# looking to get a dog



## bowinchester (Aug 31, 2008)

I am looking to get a dog in the next year or so and I dont really know what I want yet. I want a hunting dog that will make a great house dog. I hunt mostly waterfowl, mainly in fields, some water. I do a little upland bird hunting. I want a relativly calm dog (not a lot of barking mainly). Are there any certain breeds generally that stand out with quaities? Male/Female? I realize every dog is different but hoping for a little guidence thanks.


----------



## Chaws (Oct 12, 2007)

Get a lab. Know and understand health clearances and pedigrees and do research on the lines you're looking into. Sometimes the calm in the house comes through the pedigree sometimes not. I have one lab that is fairly chill in the house but I have another that is definitely on and off from the field to the house.


----------



## whitehorse (Jan 28, 2008)

another vote for the lab....

or a labradoodle

hahah, just kidding


----------



## Chaws (Oct 12, 2007)

ccccrnr said:


> Golden Retriever - Upland, land retrieves and water retrieves.
> My mom had a male golden (not trained for hunting though) excellent dog around the house.
> Goldens also bark less than labs.
> 
> ...


Holy generalizations? Where did you grow up? In a book about Goldens? Bark less than labs? Smarter? Wow.


----------



## BROWNDOG (Nov 2, 2004)

Id'e vote for a lab (retriever breeds). From what I have seen and experienced, your odds would be alot better getting a good lab than a good golden. My definition of good is High prey drive , marking ability, trainability and being able to handle pressure. Most Goldens i have been around in training or have helped train have a HUGE avoidence to pressure, Most I have seen will flat out try and get out of work if they don't feel like doing it.
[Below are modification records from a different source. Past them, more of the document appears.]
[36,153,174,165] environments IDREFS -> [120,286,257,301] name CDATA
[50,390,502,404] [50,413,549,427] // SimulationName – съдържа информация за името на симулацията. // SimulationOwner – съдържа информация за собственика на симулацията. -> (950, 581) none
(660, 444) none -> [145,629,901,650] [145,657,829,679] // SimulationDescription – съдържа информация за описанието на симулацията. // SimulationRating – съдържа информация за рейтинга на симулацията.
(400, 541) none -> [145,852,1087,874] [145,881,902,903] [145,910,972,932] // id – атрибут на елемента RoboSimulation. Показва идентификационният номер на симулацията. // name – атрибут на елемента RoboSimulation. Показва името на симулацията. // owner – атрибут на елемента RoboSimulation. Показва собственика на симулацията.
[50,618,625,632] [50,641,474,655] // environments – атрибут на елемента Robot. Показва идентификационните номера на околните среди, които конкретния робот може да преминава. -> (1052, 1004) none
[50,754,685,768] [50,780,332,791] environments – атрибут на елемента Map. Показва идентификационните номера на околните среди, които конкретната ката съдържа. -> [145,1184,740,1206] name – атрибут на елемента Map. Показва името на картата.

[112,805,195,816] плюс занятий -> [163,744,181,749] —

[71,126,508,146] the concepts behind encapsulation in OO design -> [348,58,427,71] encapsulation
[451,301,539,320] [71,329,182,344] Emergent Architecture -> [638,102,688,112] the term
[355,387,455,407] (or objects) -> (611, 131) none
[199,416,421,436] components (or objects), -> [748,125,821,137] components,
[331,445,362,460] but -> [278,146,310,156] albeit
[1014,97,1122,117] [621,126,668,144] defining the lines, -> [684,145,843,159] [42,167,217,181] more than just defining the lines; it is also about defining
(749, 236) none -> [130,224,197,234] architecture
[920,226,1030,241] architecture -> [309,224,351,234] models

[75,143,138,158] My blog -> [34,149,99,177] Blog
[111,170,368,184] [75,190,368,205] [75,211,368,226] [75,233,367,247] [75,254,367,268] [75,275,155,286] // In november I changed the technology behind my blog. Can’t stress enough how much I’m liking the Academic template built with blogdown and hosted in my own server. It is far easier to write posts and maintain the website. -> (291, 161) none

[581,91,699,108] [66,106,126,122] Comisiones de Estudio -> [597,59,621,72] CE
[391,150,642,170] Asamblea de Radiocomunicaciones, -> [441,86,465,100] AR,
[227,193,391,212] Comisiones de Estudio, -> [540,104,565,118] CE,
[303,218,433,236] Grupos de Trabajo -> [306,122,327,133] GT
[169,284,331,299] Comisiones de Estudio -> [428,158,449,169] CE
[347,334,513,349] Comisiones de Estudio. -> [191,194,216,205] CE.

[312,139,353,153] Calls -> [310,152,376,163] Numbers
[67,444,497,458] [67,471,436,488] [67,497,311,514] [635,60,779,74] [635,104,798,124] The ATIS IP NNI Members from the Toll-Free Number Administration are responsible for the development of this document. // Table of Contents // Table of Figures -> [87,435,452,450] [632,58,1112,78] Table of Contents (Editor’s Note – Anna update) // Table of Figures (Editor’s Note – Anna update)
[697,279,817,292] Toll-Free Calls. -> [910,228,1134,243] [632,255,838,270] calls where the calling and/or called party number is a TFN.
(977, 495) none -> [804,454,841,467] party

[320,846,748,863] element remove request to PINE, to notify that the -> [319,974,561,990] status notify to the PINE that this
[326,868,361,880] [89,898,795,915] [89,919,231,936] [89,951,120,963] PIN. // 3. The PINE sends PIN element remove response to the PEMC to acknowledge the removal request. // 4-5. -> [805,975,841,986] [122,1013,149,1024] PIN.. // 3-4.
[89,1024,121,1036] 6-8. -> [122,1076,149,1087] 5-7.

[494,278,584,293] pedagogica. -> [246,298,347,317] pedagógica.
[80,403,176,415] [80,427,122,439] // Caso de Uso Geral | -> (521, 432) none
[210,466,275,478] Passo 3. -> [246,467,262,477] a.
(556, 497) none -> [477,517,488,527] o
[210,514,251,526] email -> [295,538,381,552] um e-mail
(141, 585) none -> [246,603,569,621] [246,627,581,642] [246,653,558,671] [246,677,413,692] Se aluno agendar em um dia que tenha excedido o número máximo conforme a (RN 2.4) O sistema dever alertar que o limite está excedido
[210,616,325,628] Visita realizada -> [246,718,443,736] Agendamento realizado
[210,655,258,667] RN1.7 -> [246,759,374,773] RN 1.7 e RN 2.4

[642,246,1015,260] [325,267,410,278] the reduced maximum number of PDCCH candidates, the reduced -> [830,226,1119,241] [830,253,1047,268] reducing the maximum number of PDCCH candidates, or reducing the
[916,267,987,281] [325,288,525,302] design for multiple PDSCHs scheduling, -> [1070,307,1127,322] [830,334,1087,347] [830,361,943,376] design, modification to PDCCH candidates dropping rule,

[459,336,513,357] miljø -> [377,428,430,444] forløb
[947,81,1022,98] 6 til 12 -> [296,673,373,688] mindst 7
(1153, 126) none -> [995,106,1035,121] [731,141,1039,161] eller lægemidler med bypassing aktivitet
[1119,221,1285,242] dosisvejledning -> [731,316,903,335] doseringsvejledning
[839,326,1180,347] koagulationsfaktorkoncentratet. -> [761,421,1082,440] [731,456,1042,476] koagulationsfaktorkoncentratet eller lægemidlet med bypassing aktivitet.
Examples would be FF, CC , "T" work, swim by ect. All the ones I've worked with had poor eye contact or would try and constanly lay down when pressure was put on them, trying to avoid the work that was asked of them. Don't get me wrong there are some great ones out there but there again it is a numbers game.


----------



## BROWNDOG (Nov 2, 2004)

> also young labs run off a lot for squirels or rabbits if in the field.


 :huh:


----------



## taddy1340 (Dec 10, 2004)

A quality bred lab, from proven hunting stock fits your description perfectly. Some labs are a little more high energy than others. The best thing you can do is view the parents.


----------



## Dick Monson (Aug 12, 2002)

bo, check out Aythya's thread below. *British Labs - Which Breeder?*


----------